## Your task
Your answer should consist only of the records, copied exactly, with the images removed.

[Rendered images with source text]

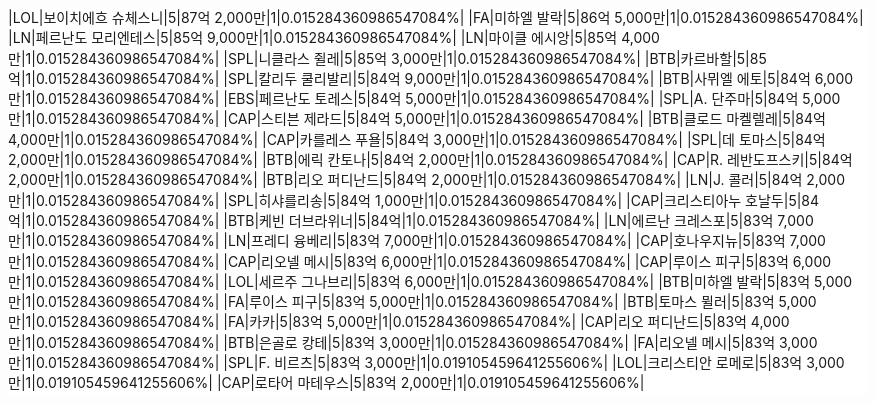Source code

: |LOL|보이치에흐 슈체스니|5|87억 2,000만|1|0.015284360986547084%|
|FA|미하엘 발락|5|86억 5,000만|1|0.015284360986547084%|
|LN|페르난도 모리엔테스|5|85억 9,000만|1|0.015284360986547084%|
|LN|마이클 에시앙|5|85억 4,000만|1|0.015284360986547084%|
|SPL|니클라스 쥘레|5|85억 3,000만|1|0.015284360986547084%|
|BTB|카르바할|5|85억|1|0.015284360986547084%|
|SPL|칼리두 쿨리발리|5|84억 9,000만|1|0.015284360986547084%|
|BTB|사뮈엘 에토|5|84억 6,000만|1|0.015284360986547084%|
|EBS|페르난도 토레스|5|84억 5,000만|1|0.015284360986547084%|
|SPL|A. 단주마|5|84억 5,000만|1|0.015284360986547084%|
|CAP|스티븐 제라드|5|84억 5,000만|1|0.015284360986547084%|
|BTB|클로드 마켈렐레|5|84억 4,000만|1|0.015284360986547084%|
|CAP|카를레스 푸욜|5|84억 3,000만|1|0.015284360986547084%|
|SPL|데 토마스|5|84억 2,000만|1|0.015284360986547084%|
|BTB|에릭 칸토나|5|84억 2,000만|1|0.015284360986547084%|
|CAP|R. 레반도프스키|5|84억 2,000만|1|0.015284360986547084%|
|BTB|리오 퍼디난드|5|84억 2,000만|1|0.015284360986547084%|
|LN|J. 콜러|5|84억 2,000만|1|0.015284360986547084%|
|SPL|히샤를리송|5|84억 1,000만|1|0.015284360986547084%|
|CAP|크리스티아누 호날두|5|84억|1|0.015284360986547084%|
|BTB|케빈 더브라위너|5|84억|1|0.015284360986547084%|
|LN|에르난 크레스포|5|83억 7,000만|1|0.015284360986547084%|
|LN|프레디 융베리|5|83억 7,000만|1|0.015284360986547084%|
|CAP|호나우지뉴|5|83억 7,000만|1|0.015284360986547084%|
|CAP|리오넬 메시|5|83억 6,000만|1|0.015284360986547084%|
|CAP|루이스 피구|5|83억 6,000만|1|0.015284360986547084%|
|LOL|세르주 그나브리|5|83억 6,000만|1|0.015284360986547084%|
|BTB|미하엘 발락|5|83억 5,000만|1|0.015284360986547084%|
|FA|루이스 피구|5|83억 5,000만|1|0.015284360986547084%|
|BTB|토마스 뮐러|5|83억 5,000만|1|0.015284360986547084%|
|FA|카카|5|83억 5,000만|1|0.015284360986547084%|
|CAP|리오 퍼디난드|5|83억 4,000만|1|0.015284360986547084%|
|BTB|은골로 캉테|5|83억 3,000만|1|0.015284360986547084%|
|FA|리오넬 메시|5|83억 3,000만|1|0.015284360986547084%|
|SPL|F. 비르츠|5|83억 3,000만|1|0.019105459641255606%|
|LOL|크리스티안 로메로|5|83억 3,000만|1|0.019105459641255606%|
|CAP|로타어 마테우스|5|83억 2,000만|1|0.019105459641255606%|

## Exercise solution
Source code

: |LOL|보이치에흐 슈체스니|5|87억 2,000만|1|0.015284360986547084%|
|FA|미하엘 발락|5|86억 5,000만|1|0.015284360986547084%|
|LN|페르난도 모리엔테스|5|85억 9,000만|1|0.015284360986547084%|
|LN|마이클 에시앙|5|85억 4,000만|1|0.015284360986547084%|
|SPL|니클라스 쥘레|5|85억 3,000만|1|0.015284360986547084%|
|BTB|카르바할|5|85억|1|0.015284360986547084%|
|SPL|칼리두 쿨리발리|5|84억 9,000만|1|0.015284360986547084%|
|BTB|사뮈엘 에토|5|84억 6,000만|1|0.015284360986547084%|
|EBS|페르난도 토레스|5|84억 5,000만|1|0.015284360986547084%|
|SPL|A. 단주마|5|84억 5,000만|1|0.015284360986547084%|
|CAP|스티븐 제라드|5|84억 5,000만|1|0.015284360986547084%|
|BTB|클로드 마켈렐레|5|84억 4,000만|1|0.015284360986547084%|
|CAP|카를레스 푸욜|5|84억 3,000만|1|0.015284360986547084%|
|SPL|데 토마스|5|84억 2,000만|1|0.015284360986547084%|
|BTB|에릭 칸토나|5|84억 2,000만|1|0.015284360986547084%|
|CAP|R. 레반도프스키|5|84억 2,000만|1|0.015284360986547084%|
|BTB|리오 퍼디난드|5|84억 2,000만|1|0.015284360986547084%|
|LN|J. 콜러|5|84억 2,000만|1|0.015284360986547084%|
|SPL|히샤를리송|5|84억 1,000만|1|0.015284360986547084%|
|CAP|크리스티아누 호날두|5|84억|1|0.015284360986547084%|
|BTB|케빈 더브라위너|5|84억|1|0.015284360986547084%|
|LN|에르난 크레스포|5|83억 7,000만|1|0.015284360986547084%|
|LN|프레디 융베리|5|83억 7,000만|1|0.015284360986547084%|
|CAP|호나우지뉴|5|83억 7,000만|1|0.015284360986547084%|
|CAP|리오넬 메시|5|83억 6,000만|1|0.015284360986547084%|
|CAP|루이스 피구|5|83억 6,000만|1|0.015284360986547084%|
|LOL|세르주 그나브리|5|83억 6,000만|1|0.015284360986547084%|
|BTB|미하엘 발락|5|83억 5,000만|1|0.015284360986547084%|
|FA|루이스 피구|5|83억 5,000만|1|0.015284360986547084%|
|BTB|토마스 뮐러|5|83억 5,000만|1|0.015284360986547084%|
|FA|카카|5|83억 5,000만|1|0.015284360986547084%|
|CAP|리오 퍼디난드|5|83억 4,000만|1|0.015284360986547084%|
|BTB|은골로 캉테|5|83억 3,000만|1|0.015284360986547084%|
|FA|리오넬 메시|5|83억 3,000만|1|0.015284360986547084%|
|SPL|F. 비르츠|5|83억 3,000만|1|0.019105459641255606%|
|LOL|크리스티안 로메로|5|83억 3,000만|1|0.019105459641255606%|
|CAP|로타어 마테우스|5|83억 2,000만|1|0.019105459641255606%|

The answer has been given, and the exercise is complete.